Тогда же в рамках Art of you проходил тренинг с Валерием Нистратовым, он разбирал работы участников выставки.

«Он (Нистратов-V) сказал, что мне нужно найти свое направление, во что-то углубиться. «У тебя все очень поверхностное», сказал он. Я сначала подумала, что, наверное, я так и хочу снимать... поверхностно. Потом со временем я поняла, что нужно найти направление. Еще не нашла его, но зато поняла его комментарий. Может, уйду в портреты. Иногда мне кажется, что нужно снимать баночки-скляночки, иногда портреты. Бывают сомнения, - делится Зарина. – То ли я делаю? Пока мне кажется, что у меня еще есть возможность воплотить все что угодно. Главное не бояться, но я боюсь отправиться в кругосветку. Мне очень интересно по Казахстану прокатиться, у нас красивая природа, красиво в степях».
++++++
# КРАТКОЕ ЗАДАНИЕ:
Воспроизведите слово в слово весь приведенный выше текст о тренинге с Валерием Нистратовым.

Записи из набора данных
++++++
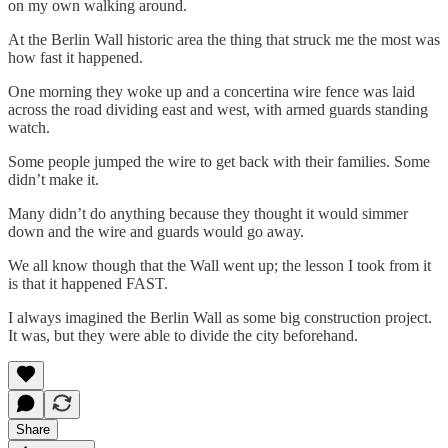
on my own walking around.
At the Berlin Wall historic area the thing that struck me the most was
how fast it happened.
One morning they woke up and a concertina wire fence was laid
across the road dividing east and west, with armed guards standing
watch.
Some people jumped the wire to get back with their families. Some
didn’t make it.
Many didn’t do anything because they thought it would simmer
down and the wire and guards would go away.
We all know though that the Wall went up; the lesson I took from it
is that it happened FAST.
I always imagined the Berlin Wall as some big construction project.
It was, but they were able to divide the city beforehand.
Share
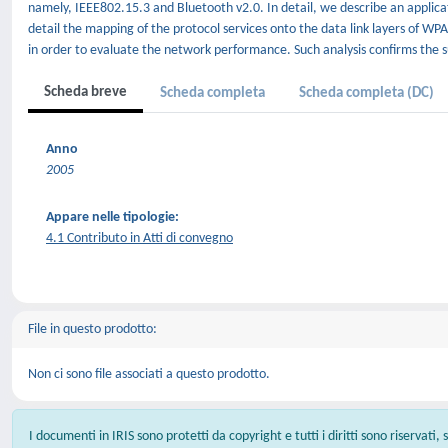
namely, IEEE802.15.3 and Bluetooth v2.0. In detail, we describe an applica
detail the mapping of the protocol services onto the data link layers of WPA
in order to evaluate the network performance. Such analysis confirms the su
Scheda breve
Scheda completa
Scheda completa (DC)
Anno
2005
Appare nelle tipologie:
4.1 Contributo in Atti di convegno
File in questo prodotto:
Non ci sono file associati a questo prodotto.
I documenti in IRIS sono protetti da copyright e tutti i diritti sono riservati,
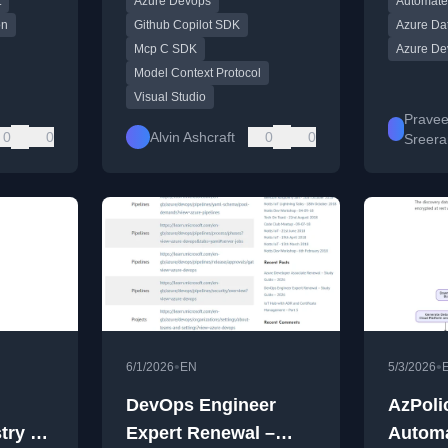
t
Azure Devops
Automate
on
Github Copilot SDK
Azure Dat
Mcp C SDK
Azure De
Model Context Protocol
Visual Studio
Prave
0
0
Alvin Ashcraft
0
0
Sreer
•
•
6/1/2026
EN
5/3/2026
DevOps Engineer
AzPoli
try –
Expert Renewal –
Automa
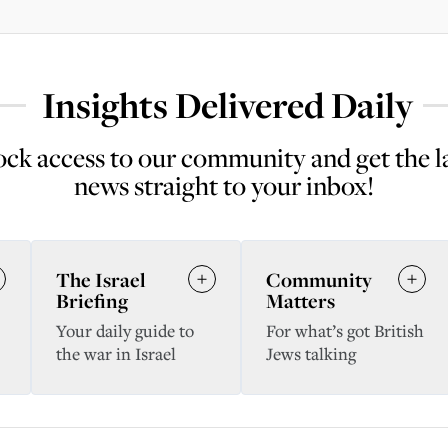
Insights Delivered Daily
ck access to our community and get the l
news straight to your inbox!
The Israel
Community
Briefing
Matters
Your daily guide to
For what’s got British
the war in Israel
Jews talking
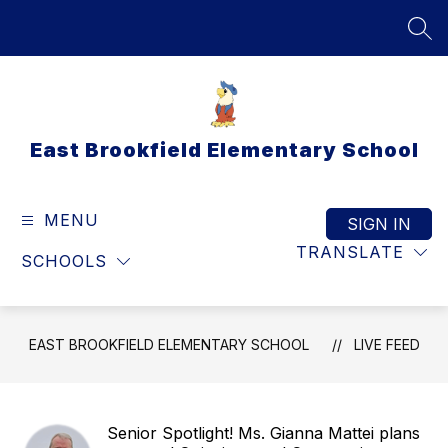
Skip
to
SEA
content
East Brookfield Elementary School
MENU
SIGN IN
TRANSLATE
SCHOOLS
EAST BROOKFIELD ELEMENTARY SCHOOL
LIVE FEED
Senior Spotlight! Ms. Gianna Mattei plans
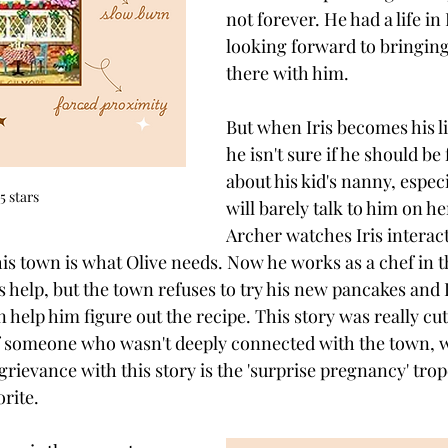
not forever. He had a life in 
looking forward to bringing
there with him. 
But when Iris becomes his l
he isn't sure if he should be
about his kid's nanny, especi
 5 stars
will barely talk to him on he
Archer watches Iris interact
his town is what Olive needs. Now he works as a chef in th
s help, but the town refuses to try his new pancakes and I
help him figure out the recipe. This story was really cute
f someone who wasn't deeply connected with the town, w
rievance with this story is the 'surprise pregnancy' trope
rite. 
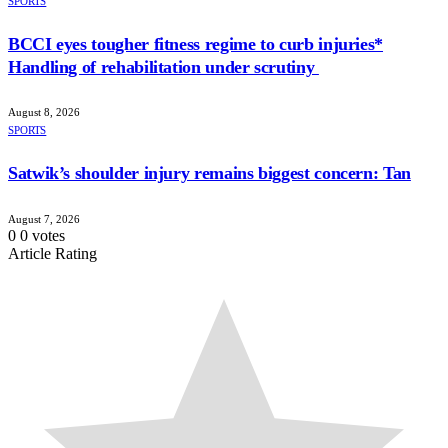
SPORTS
BCCI eyes tougher fitness regime to curb injuries*
Handling of rehabilitation under scrutiny
August 8, 2026
SPORTS
Satwik’s shoulder injury remains biggest concern: Tan
August 7, 2026
0
0
votes
Article Rating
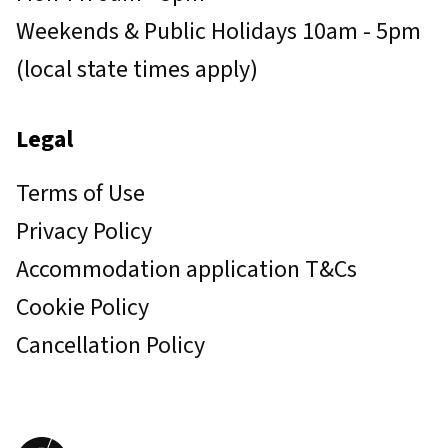
Weekends & Public Holidays 10am - 5pm
(local state times apply)
Legal
Terms of Use
Privacy Policy
Accommodation application T&Cs
Cookie Policy
Cancellation Policy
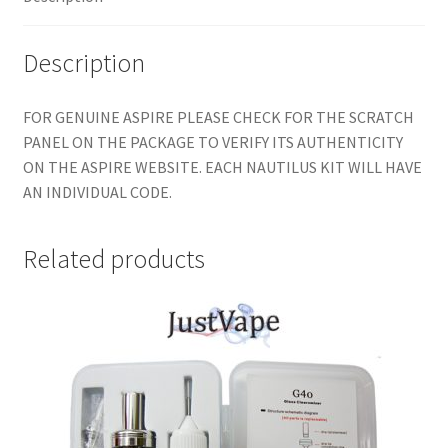
Description
FOR GENUINE ASPIRE PLEASE CHECK FOR THE SCRATCH
PANEL ON THE PACKAGE TO VERIFY ITS AUTHENTICITY
ON THE ASPIRE WEBSITE. EACH NAUTILUS KIT WILL HAVE
AN INDIVIDUAL CODE.
Related products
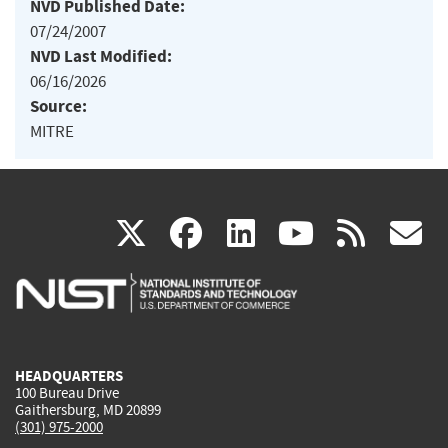
NVD Published Date:
07/24/2007
NVD Last Modified:
06/16/2026
Source:
MITRE
(link
(link
(link
(link
(
X
facebook
linkedin
youtu
rss
g
is
is
is
is
i
external)
external)
external)
external)
e
HEADQUARTERS
100 Bureau Drive
Gaithersburg, MD 20899
(301) 975-2000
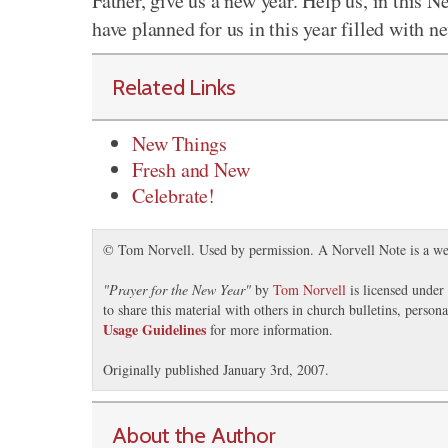
Father, give us a new year. Help us, in this
have planned for us in this year filled with n
Related Links
New Things
Fresh and New
Celebrate!
© Tom Norvell. Used by permission. A Norvell Note is a we
"
Prayer for the New Year
"
by
Tom Norvell
is licensed under
to share this material with others in church bulletins, perso
Usage Guidelines
for more information.
Originally published January 3rd, 2007.
About the Author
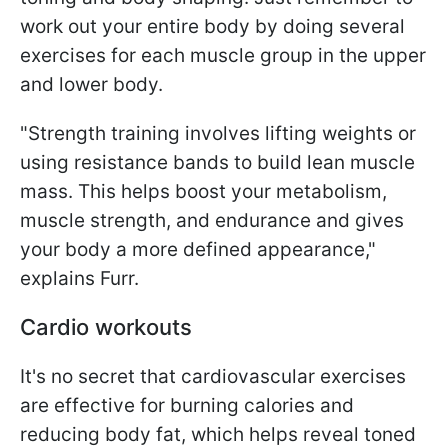
work out your entire body by doing several
exercises for each muscle group in the upper
and lower body.
"Strength training involves lifting weights or
using resistance bands to build lean muscle
mass. This helps boost your metabolism,
muscle strength, and endurance and gives
your body a more defined appearance,"
explains Furr.
Cardio workouts
It's no secret that cardiovascular exercises
are effective for burning calories and
reducing body fat, which helps reveal toned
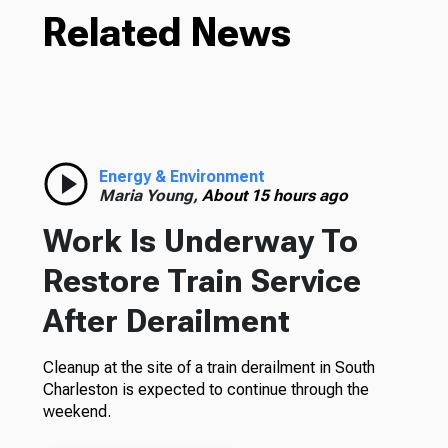
Related News
Energy & Environment
Maria Young,
About 15 hours ago
Work Is Underway To
Restore Train Service
After Derailment
Cleanup at the site of a train derailment in South
Charleston is expected to continue through the
weekend.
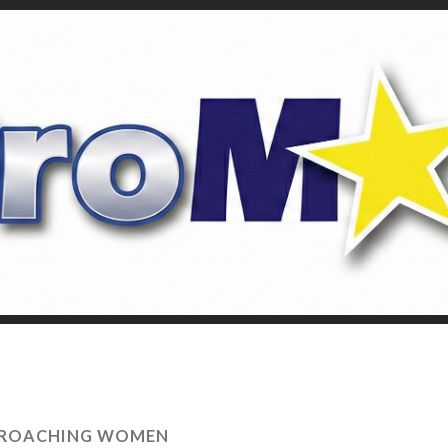
ROACHING WOMEN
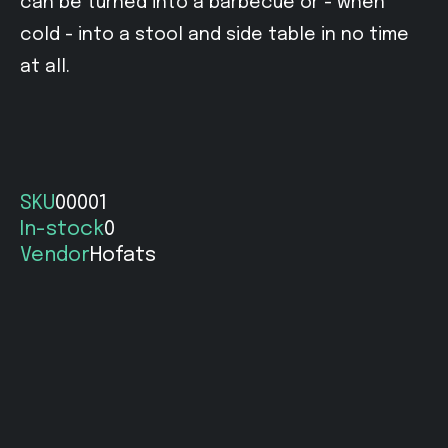
can be turned into a barbecue or - when
cold - into a stool and side table in no time
at all.
SKU
00001
In-stock
0
Vendor
Hofats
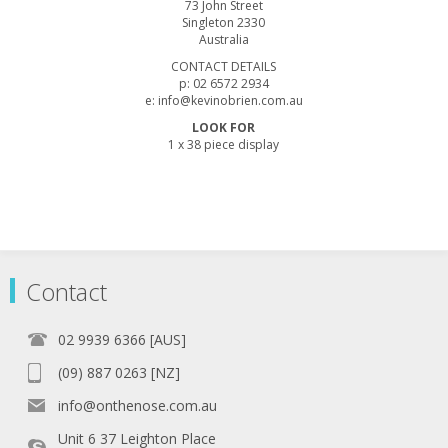
73 John Street
Singleton 2330
Australia
CONTACT DETAILS
p: 02 6572 2934
e: info@kevinobrien.com.au
LOOK FOR
1 x 38 piece display
Contact
02 9939 6366 [AUS]
(09) 887 0263 [NZ]
info@onthenose.com.au
Unit 6 37 Leighton Place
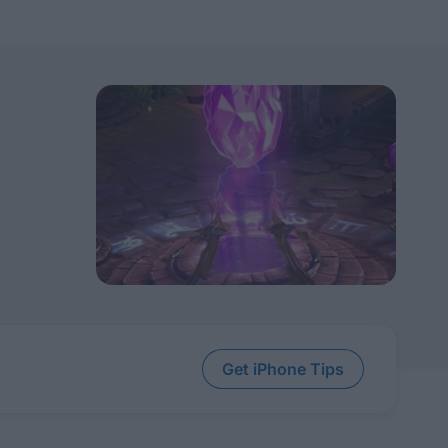
Get iPhone Tips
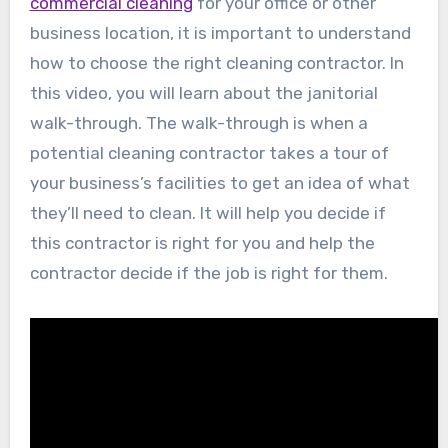
commercial cleaning
for your office or other
business location, it is important to understand
how to choose the right cleaning contractor. In
this video, you will learn about the janitorial
walk-through. The walk-through is when a
potential cleaning contractor takes a tour of
your business’s facilities to get an idea of what
they’ll need to clean. It will help you decide if
this contractor is right for you and help the
contractor decide if the job is right for them.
++++++
# ОТВЕТ К УПРАЖНЕНИЮ:
Тогда же в рамках Art of you проходил тренинг с Валерием Нистратовым, он разбирал работы участников выставки.

«Он (Нистратов-V) сказал, что мне нужно найти свое направление, во что-то углубиться. «У тебя все очень поверхностное», сказал он. Я сначала подумала, что, наверное, я так и хочу снимать... поверхностно. Потом со временем я поняла, что нужно найти направление. Еще не нашла его, но зато поняла его комментарий. Может, уйду в портреты. Иногда мне кажется, что нужно снимать баночки-скляночки, иногда портреты. Бывают сомнения, - делится Зарина. – То ли я делаю? Пока мне кажется, что у меня еще есть возможность воплотить все что угодно. Главное не бояться, но я боюсь отправиться в кругосветку. Мне очень интересно по Казахстану прокатиться, у нас красивая природа, красиво в степях».